=== Task requirements ===
Reproduce, word for word, every line starting at the line that contains "Do the same for the blue" and ending with the final line of the entries.

☆ ☆ ☆ ☆ ☆

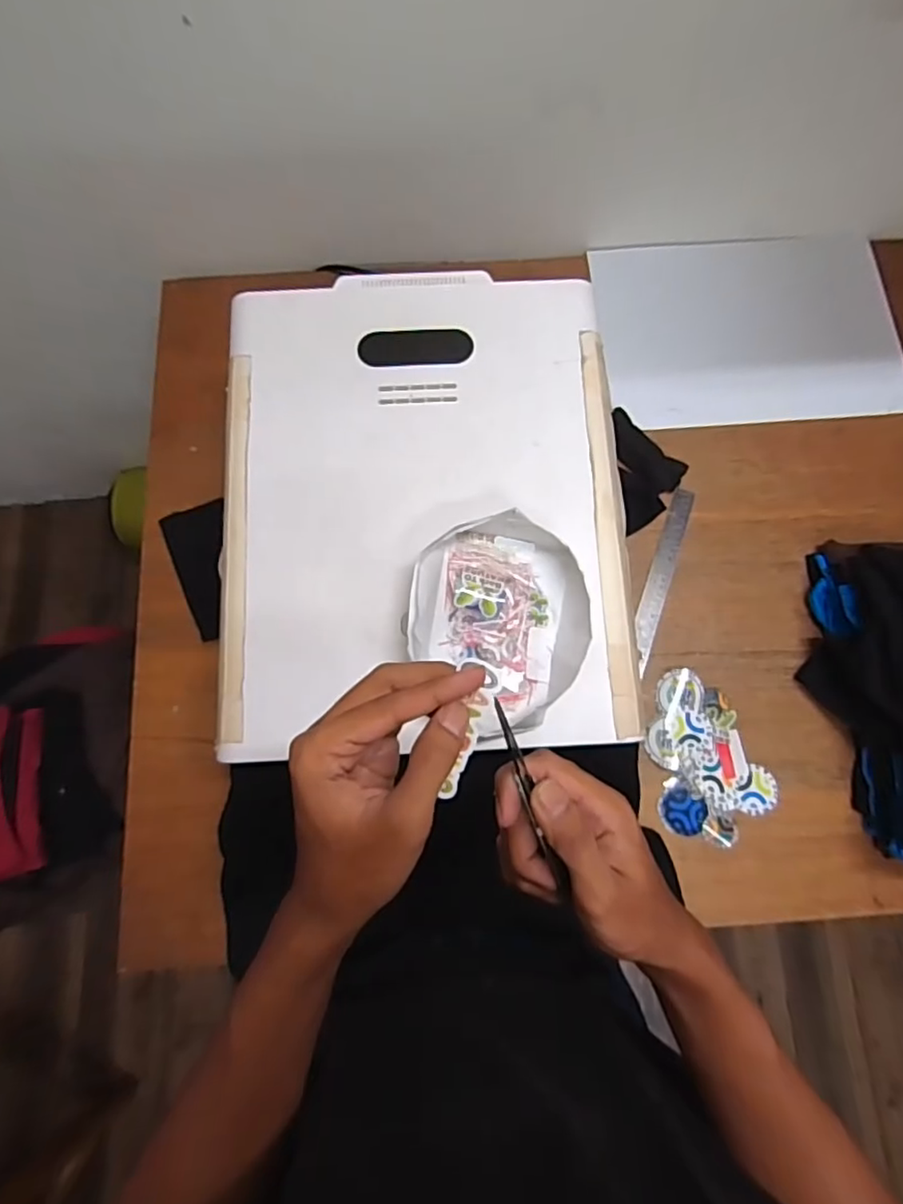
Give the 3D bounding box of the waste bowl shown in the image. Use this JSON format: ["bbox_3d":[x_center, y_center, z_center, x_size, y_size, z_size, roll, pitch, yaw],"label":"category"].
[{"bbox_3d":[0.047,0.010,0.571,0.169,0.049,0.167,0,75,0],"label":"waste bowl"}]

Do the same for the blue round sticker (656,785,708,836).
[{"bbox_3d":[0.266,0.241,0.709,0.054,0.004,0.049,28,78,6],"label":"blue round sticker"}]

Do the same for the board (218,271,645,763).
[{"bbox_3d":[-0.028,-0.108,0.623,0.396,0.022,0.500,-2,76,-1],"label":"board"}]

☆ ☆ ☆ ☆ ☆

=== Finished exercise ===
Do the same for the blue round sticker (656,785,708,836).
[{"bbox_3d":[0.266,0.241,0.709,0.054,0.004,0.049,28,78,6],"label":"blue round sticker"}]

Do the same for the board (218,271,645,763).
[{"bbox_3d":[-0.028,-0.108,0.623,0.396,0.022,0.500,-2,76,-1],"label":"board"}]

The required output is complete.